[Saved data entries]:

** Begin **

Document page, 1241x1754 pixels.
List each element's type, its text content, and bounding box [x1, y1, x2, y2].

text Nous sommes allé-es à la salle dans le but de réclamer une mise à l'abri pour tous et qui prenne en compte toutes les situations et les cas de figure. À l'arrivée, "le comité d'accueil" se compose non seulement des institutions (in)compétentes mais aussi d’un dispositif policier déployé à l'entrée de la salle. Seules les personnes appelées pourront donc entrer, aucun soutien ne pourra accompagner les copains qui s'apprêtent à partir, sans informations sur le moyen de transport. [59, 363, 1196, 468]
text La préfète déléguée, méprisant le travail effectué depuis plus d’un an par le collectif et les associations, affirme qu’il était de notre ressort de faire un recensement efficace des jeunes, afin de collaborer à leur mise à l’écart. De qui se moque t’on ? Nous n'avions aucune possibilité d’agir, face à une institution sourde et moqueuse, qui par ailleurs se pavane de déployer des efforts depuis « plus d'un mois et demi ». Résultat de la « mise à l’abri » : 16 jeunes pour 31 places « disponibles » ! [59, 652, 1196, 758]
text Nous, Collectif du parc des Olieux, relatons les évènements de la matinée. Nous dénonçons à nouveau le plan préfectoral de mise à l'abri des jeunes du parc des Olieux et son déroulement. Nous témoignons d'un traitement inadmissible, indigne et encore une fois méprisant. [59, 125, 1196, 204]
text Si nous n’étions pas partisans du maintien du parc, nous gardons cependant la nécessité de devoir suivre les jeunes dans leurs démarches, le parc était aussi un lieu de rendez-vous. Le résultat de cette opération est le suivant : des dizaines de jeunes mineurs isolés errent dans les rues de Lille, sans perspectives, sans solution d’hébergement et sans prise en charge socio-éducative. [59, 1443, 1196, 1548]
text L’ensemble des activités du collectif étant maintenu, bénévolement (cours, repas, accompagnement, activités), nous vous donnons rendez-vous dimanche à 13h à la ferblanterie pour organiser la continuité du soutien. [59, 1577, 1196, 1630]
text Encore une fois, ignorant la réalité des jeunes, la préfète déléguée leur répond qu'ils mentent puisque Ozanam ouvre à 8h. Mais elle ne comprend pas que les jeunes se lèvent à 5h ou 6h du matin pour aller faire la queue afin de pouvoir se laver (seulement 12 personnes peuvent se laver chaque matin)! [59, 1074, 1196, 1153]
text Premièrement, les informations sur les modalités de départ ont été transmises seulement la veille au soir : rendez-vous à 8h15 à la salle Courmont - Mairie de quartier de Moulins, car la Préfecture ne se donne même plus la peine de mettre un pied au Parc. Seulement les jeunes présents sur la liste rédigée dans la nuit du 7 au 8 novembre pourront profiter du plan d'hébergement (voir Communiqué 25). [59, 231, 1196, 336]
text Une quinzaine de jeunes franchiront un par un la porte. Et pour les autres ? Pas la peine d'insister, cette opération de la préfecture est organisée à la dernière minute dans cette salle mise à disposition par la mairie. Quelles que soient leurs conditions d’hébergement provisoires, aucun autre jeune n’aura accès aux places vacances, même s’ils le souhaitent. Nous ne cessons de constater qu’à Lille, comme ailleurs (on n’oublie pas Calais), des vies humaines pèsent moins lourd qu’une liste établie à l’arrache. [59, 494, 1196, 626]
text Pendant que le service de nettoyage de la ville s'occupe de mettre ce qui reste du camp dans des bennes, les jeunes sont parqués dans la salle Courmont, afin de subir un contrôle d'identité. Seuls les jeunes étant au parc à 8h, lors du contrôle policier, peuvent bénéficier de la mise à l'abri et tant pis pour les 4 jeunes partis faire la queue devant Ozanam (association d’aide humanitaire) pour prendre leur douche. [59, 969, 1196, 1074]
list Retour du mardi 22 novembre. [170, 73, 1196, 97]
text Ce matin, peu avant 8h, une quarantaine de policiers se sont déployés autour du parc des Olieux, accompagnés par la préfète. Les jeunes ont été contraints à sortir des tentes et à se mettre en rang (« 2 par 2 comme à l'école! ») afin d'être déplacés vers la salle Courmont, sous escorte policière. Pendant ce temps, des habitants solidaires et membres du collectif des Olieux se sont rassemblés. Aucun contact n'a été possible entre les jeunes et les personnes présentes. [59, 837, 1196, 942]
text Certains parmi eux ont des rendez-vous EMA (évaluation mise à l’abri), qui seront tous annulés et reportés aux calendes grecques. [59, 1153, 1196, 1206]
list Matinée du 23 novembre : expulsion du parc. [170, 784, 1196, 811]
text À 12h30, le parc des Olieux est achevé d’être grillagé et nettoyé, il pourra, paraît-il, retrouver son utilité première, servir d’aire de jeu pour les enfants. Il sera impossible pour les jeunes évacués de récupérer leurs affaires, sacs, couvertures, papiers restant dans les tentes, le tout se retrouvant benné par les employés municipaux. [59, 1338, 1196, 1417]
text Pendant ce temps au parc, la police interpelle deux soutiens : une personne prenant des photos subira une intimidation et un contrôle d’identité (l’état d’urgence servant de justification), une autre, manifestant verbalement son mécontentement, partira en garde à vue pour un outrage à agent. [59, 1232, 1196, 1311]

** End **

[REQUIRED TASK]:
Rewrite the material above, putting "représentante de l'État" in place of every occurrence of "préfète déléguée" and keeping everything else the same.

[ANSWER TO THE TASK]:
Document page, 1241x1754 pixels.
List each element's type, its text content, and bounding box [x1, y1, x2, y2].

text Nous sommes allé-es à la salle dans le but de réclamer une mise à l'abri pour tous et qui prenne en compte toutes les situations et les cas de figure. À l'arrivée, "le comité d'accueil" se compose non seulement des institutions (in)compétentes mais aussi d’un dispositif policier déployé à l'entrée de la salle. Seules les personnes appelées pourront donc entrer, aucun soutien ne pourra accompagner les copains qui s'apprêtent à partir, sans informations sur le moyen de transport. [59, 363, 1196, 468]
text La représentante de l'État, méprisant le travail effectué depuis plus d’un an par le collectif et les associations, affirme qu’il était de notre ressort de faire un recensement efficace des jeunes, afin de collaborer à leur mise à l’écart. De qui se moque t’on ? Nous n'avions aucune possibilité d’agir, face à une institution sourde et moqueuse, qui par ailleurs se pavane de déployer des efforts depuis « plus d'un mois et demi ». Résultat de la « mise à l’abri » : 16 jeunes pour 31 places « disponibles » ! [59, 652, 1196, 758]
text Nous, Collectif du parc des Olieux, relatons les évènements de la matinée. Nous dénonçons à nouveau le plan préfectoral de mise à l'abri des jeunes du parc des Olieux et son déroulement. Nous témoignons d'un traitement inadmissible, indigne et encore une fois méprisant. [59, 125, 1196, 204]
text Si nous n’étions pas partisans du maintien du parc, nous gardons cependant la nécessité de devoir suivre les jeunes dans leurs démarches, le parc était aussi un lieu de rendez-vous. Le résultat de cette opération est le suivant : des dizaines de jeunes mineurs isolés errent dans les rues de Lille, sans perspectives, sans solution d’hébergement et sans prise en charge socio-éducative. [59, 1443, 1196, 1548]
text L’ensemble des activités du collectif étant maintenu, bénévolement (cours, repas, accompagnement, activités), nous vous donnons rendez-vous dimanche à 13h à la ferblanterie pour organiser la continuité du soutien. [59, 1577, 1196, 1630]
text Encore une fois, ignorant la réalité des jeunes, la représentante de l'État leur répond qu'ils mentent puisque Ozanam ouvre à 8h. Mais elle ne comprend pas que les jeunes se lèvent à 5h ou 6h du matin pour aller faire la queue afin de pouvoir se laver (seulement 12 personnes peuvent se laver chaque matin)! [59, 1074, 1196, 1153]
text Premièrement, les informations sur les modalités de départ ont été transmises seulement la veille au soir : rendez-vous à 8h15 à la salle Courmont - Mairie de quartier de Moulins, car la Préfecture ne se donne même plus la peine de mettre un pied au Parc. Seulement les jeunes présents sur la liste rédigée dans la nuit du 7 au 8 novembre pourront profiter du plan d'hébergement (voir Communiqué 25). [59, 231, 1196, 336]
text Une quinzaine de jeunes franchiront un par un la porte. Et pour les autres ? Pas la peine d'insister, cette opération de la préfecture est organisée à la dernière minute dans cette salle mise à disposition par la mairie. Quelles que soient leurs conditions d’hébergement provisoires, aucun autre jeune n’aura accès aux places vacances, même s’ils le souhaitent. Nous ne cessons de constater qu’à Lille, comme ailleurs (on n’oublie pas Calais), des vies humaines pèsent moins lourd qu’une liste établie à l’arrache. [59, 494, 1196, 626]
text Pendant que le service de nettoyage de la ville s'occupe de mettre ce qui reste du camp dans des bennes, les jeunes sont parqués dans la salle Courmont, afin de subir un contrôle d'identité. Seuls les jeunes étant au parc à 8h, lors du contrôle policier, peuvent bénéficier de la mise à l'abri et tant pis pour les 4 jeunes partis faire la queue devant Ozanam (association d’aide humanitaire) pour prendre leur douche. [59, 969, 1196, 1074]
list Retour du mardi 22 novembre. [170, 73, 1196, 97]
text Ce matin, peu avant 8h, une quarantaine de policiers se sont déployés autour du parc des Olieux, accompagnés par la préfète. Les jeunes ont été contraints à sortir des tentes et à se mettre en rang (« 2 par 2 comme à l'école! ») afin d'être déplacés vers la salle Courmont, sous escorte policière. Pendant ce temps, des habitants solidaires et membres du collectif des Olieux se sont rassemblés. Aucun contact n'a été possible entre les jeunes et les personnes présentes. [59, 837, 1196, 942]
text Certains parmi eux ont des rendez-vous EMA (évaluation mise à l’abri), qui seront tous annulés et reportés aux calendes grecques. [59, 1153, 1196, 1206]
list Matinée du 23 novembre : expulsion du parc. [170, 784, 1196, 811]
text À 12h30, le parc des Olieux est achevé d’être grillagé et nettoyé, il pourra, paraît-il, retrouver son utilité première, servir d’aire de jeu pour les enfants. Il sera impossible pour les jeunes évacués de récupérer leurs affaires, sacs, couvertures, papiers restant dans les tentes, le tout se retrouvant benné par les employés municipaux. [59, 1338, 1196, 1417]
text Pendant ce temps au parc, la police interpelle deux soutiens : une personne prenant des photos subira une intimidation et un contrôle d’identité (l’état d’urgence servant de justification), une autre, manifestant verbalement son mécontentement, partira en garde à vue pour un outrage à agent. [59, 1232, 1196, 1311]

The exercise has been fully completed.